WHAT YOU WILL DO:
Could you extend the Barbara Janke biography with a few sentences that pick up after its last line?

SELECTED EXTRACT:

----------------------------------------

Leader of Liberal Democrat Group on Bristol City Council
- In office 29 April 2008 – 8 May 2012
- Deputy: Simon Cook
- Preceded by: Steve Comer
- Succeeded by: Simon Cook
- In office 15 May 1997 – 5 May 2007
- Deputy: Simon Cook (–2006) Steve Comer (2006–2007)
- Preceded by: Stephen Williams
- Succeeded by: Steve Comer

Member of the House of Lords
- Lord Temporal
- Life peerage 24 September 2014

Member of Bristol City Council for Clifton
- In office 4 May 1995 – 7 May 2015
- Preceded by: A. Tasker
- Succeeded by: Jerome Thomas

Personal details
- Born: Barbara Lilian Janke 5 June 1947 (age 79) Liverpool, Lancashire, UK
- Party: Liberal Democrats
- Occupation: Teacher

= Barbara Janke =

British teacher and politician

Barbara Lilian Janke, Baroness Janke (born 5 June 1947) is a British former teacher and politician. She was the Liberal Democrat leader of Bristol City Council from 2005 to 2007 and from 2009 to 2012. She was first elected councillor for Clifton ward in 1995. She became leader of the Liberal Democrat group in 1997, with a break from 2007 to 2008. In August 2014 Cllr Janke was named as one of six new Liberal Democrat working peers.

==Early life==
Janke was born in Liverpool on 5 June 1947.

==Career==
Janke formerly taught economics and modern languages in London.

===Political career===
She first became active in politics while in Scotland, before becoming a councillor and then deputy Leader in Kingston upon Thames Council in the early '90s.

Janke stood unsuccessfully as the Liberal Democrat candidate for the Surbiton Constituency at the 1992 General Election, losing to the Conservative Party candidate Richard Tracey.

----------------------------------------

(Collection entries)
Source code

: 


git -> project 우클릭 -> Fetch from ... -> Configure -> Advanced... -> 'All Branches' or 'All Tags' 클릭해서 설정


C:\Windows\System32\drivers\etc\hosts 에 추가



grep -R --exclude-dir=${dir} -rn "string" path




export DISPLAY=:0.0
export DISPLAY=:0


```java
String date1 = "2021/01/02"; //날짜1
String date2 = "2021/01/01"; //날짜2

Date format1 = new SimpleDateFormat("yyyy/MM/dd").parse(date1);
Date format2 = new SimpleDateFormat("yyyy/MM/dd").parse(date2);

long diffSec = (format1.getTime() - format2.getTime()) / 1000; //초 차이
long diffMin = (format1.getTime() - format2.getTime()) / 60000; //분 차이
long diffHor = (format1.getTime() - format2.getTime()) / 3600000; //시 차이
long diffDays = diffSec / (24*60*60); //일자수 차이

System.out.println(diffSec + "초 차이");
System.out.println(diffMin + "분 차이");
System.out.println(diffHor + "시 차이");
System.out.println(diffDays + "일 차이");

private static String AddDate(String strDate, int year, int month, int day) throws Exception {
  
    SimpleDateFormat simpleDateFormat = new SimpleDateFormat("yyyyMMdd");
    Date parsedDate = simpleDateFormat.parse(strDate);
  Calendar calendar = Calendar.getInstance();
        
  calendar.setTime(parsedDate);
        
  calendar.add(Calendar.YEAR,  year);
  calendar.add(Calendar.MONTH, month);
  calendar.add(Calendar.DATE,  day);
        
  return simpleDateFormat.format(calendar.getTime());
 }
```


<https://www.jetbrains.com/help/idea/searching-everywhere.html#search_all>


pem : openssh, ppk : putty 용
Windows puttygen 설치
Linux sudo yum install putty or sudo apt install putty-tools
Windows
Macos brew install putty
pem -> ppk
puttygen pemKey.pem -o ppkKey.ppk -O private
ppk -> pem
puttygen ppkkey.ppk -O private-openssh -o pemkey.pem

----------------------------------------

THE ANSWER:
====Bristol====
In 1995, she was elected councillor for Clifton ward in Bristol City Council. She succeeded Stephen Williams as leader of the Liberal Democrat group in 1997. In 2007, she was replaced by Steve Comer. However, she replaced him as leader in 2008.

Janke became the first non-Labour leader of Bristol City Council for many decades after the 2003 elections when she led an all-party administration after the Council went into no overall control. This arrangement collapsed in late 2004 when the Labour group withdrew and took minority control as the largest party. At the 2005 elections the Liberal Democrat party became the largest party and took minority control of the Council under Janke as Leader until 2007, when a combined vote of Labour and Conservatives voted them out. In February 2009, she returned to the position of leader of Bristol City Council, following the resignation of the Labour cabinet. She stood down as leader in May 2012 as she approached her 65th birthday, but remained a member of the council.

====House of Lords====
On 24 September 2014 Janke was created a life peeress taking the title Baroness Janke, of Clifton in the City and County of Bristol.